When the DOJ came knocking, Morgan Stanley was able to make it clear that the employee acted on his own—by showing the company had done its part to raise awareness and train the employee on ways to avoid or prevent non-compliant behavior.
This is why it is so crucial for every business to have an effective, ongoing process for educating employees about policies and procedures. The way education is structured will depend a great deal on your organization and its culture. But reading policies aloud at onboarding and passing around employee handbooks is simply not effective.
The policy management life cycle requires regular and risk based tracking of policy conformance and relevance—and repeated, supportive training.

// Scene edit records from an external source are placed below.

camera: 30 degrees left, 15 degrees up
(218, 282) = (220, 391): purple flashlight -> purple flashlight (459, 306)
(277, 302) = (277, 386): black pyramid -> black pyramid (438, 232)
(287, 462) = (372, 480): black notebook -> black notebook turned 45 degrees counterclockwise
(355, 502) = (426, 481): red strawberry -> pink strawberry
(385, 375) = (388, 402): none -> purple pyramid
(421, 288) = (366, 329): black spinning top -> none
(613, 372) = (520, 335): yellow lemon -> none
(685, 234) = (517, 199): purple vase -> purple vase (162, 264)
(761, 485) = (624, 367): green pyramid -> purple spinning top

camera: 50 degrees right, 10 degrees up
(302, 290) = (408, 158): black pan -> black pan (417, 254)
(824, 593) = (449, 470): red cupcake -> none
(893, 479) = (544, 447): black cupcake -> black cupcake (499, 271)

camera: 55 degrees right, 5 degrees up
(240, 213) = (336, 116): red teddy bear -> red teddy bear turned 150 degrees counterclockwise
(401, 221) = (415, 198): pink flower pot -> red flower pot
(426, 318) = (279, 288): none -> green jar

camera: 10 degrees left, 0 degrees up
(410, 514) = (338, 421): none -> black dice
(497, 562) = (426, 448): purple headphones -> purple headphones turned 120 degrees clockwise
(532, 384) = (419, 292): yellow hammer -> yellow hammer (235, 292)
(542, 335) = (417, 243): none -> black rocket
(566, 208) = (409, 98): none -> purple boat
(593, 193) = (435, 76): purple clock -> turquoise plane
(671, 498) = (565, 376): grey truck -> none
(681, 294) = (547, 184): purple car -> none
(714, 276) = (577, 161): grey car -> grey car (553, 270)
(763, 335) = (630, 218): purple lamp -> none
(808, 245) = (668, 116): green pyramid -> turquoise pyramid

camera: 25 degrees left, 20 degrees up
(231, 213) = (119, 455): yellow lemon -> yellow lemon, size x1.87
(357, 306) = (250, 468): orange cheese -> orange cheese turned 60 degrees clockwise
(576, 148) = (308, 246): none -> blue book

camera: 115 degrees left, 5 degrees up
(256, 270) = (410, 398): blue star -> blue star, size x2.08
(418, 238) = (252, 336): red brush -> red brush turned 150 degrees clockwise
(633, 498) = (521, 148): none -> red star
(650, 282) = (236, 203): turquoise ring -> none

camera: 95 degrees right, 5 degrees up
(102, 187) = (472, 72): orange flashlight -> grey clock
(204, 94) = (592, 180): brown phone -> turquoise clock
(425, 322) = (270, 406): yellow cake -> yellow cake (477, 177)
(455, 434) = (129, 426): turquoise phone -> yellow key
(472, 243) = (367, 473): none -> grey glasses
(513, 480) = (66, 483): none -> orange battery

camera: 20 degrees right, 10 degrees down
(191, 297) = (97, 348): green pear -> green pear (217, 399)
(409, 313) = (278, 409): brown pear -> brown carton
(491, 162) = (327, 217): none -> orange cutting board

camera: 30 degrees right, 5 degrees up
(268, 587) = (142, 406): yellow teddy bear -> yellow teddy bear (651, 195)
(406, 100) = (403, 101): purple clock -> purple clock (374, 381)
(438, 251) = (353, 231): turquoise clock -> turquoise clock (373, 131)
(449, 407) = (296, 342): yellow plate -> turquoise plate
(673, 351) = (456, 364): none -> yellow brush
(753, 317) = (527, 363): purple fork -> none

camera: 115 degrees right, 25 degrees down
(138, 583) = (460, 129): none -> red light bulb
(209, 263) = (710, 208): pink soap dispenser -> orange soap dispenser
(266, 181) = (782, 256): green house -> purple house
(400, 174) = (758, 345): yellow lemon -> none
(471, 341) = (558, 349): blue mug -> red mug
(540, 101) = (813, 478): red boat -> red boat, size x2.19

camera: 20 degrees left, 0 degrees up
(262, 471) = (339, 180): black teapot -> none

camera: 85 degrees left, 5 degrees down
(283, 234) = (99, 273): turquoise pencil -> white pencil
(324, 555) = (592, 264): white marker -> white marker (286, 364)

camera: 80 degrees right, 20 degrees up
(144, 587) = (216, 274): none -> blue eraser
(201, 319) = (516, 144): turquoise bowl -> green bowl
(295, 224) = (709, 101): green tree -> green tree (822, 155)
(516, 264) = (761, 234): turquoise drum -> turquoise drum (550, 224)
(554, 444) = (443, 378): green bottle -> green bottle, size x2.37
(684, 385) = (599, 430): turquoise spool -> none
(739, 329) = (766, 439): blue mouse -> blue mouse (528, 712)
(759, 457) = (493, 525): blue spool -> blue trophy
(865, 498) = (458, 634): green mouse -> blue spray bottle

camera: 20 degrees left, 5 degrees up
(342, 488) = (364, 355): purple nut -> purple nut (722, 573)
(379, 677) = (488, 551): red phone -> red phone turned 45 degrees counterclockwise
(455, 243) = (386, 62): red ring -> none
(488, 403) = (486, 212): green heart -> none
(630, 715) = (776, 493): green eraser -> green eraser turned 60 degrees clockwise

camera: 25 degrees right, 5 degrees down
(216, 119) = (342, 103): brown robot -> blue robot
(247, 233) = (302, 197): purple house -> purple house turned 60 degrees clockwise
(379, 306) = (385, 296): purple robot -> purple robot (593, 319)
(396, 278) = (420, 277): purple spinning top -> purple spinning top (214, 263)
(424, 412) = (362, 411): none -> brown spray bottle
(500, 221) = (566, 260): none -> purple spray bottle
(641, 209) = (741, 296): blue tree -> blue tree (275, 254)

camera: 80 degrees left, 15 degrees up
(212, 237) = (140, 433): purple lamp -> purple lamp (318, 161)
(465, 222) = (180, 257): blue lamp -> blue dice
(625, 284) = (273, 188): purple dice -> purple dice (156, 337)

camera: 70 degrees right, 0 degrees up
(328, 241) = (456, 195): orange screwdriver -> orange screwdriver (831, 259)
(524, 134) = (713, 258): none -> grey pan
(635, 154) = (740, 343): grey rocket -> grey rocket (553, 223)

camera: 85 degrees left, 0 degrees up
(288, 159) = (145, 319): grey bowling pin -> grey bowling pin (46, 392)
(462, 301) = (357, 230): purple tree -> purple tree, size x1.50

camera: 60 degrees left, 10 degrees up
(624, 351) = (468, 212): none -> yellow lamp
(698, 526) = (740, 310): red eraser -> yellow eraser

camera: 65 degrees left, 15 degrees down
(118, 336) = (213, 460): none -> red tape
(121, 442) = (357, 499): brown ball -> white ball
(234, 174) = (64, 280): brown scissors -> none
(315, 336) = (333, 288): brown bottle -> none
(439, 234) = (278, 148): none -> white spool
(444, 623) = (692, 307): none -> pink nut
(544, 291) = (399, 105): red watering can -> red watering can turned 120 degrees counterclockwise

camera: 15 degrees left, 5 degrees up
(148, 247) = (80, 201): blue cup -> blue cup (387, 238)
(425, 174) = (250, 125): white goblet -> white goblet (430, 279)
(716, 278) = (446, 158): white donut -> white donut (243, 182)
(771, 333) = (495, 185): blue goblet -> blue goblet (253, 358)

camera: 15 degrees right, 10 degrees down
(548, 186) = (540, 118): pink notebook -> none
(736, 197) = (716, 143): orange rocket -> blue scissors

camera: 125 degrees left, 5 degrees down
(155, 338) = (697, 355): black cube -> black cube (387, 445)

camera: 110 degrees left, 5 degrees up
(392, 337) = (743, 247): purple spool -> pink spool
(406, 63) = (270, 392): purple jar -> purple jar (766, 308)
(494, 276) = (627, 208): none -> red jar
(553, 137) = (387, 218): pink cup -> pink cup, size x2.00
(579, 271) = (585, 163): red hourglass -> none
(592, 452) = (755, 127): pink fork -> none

Policy training can be broken down to five basic steps:
- Regularly educate employees.
After the initial education there are many ways you can re-communicate policies to employees to make sure they stay top of mind. Micro learning and quizzes are good ways to assess how well employees are retaining policy information. (See additional ideas here.)
- Send gentle reminders for keeping up with compliance training.
If your organization has the resources to invest, online compliance training can also be very effective since it allows employees to educate themselves at their convenience. Having visibility into employees’ training activities, compliance officers and HR managers can stay up-to-date on which employees are behind on training and encourage them to stay current. Online training also has the added benefit of allowing compliance and HR to track the courses an employee has taken.
- Take action when policies are misused.
You must be prepared and able to enforce your policies or retrain employees if or when policies are ignored or misused. Not only does this ensure a stable organizational reputation, it also encourages employees throughout your organization to remain compliant if they can see there are consequences to rule-breaking.
- Explain the steps that were taken and why.
Being as transparent as possible about the “whys” of policy training and policy management fosters good faith among employees. Although training is extremely important, the knowledge may fade quickly if training is infrequent or if the employee cannot easily find and refer back to the original policy or procedure.
- Re-educate employees when changes in policy occur.
The training process doesn’t end once you push out a new policy, any more than it ends after first-day orientation. Policies can become outdated or irrelevant overnight. Risks may also change which require updates or new policies (e.g. social media). Not only do laws, regulations and organization risks change, but the forces of technology and competition can also create the need to reassess and rewrite policies, as can entry into new markets or industries, which may have different rules governing your business or your employees’ behavior.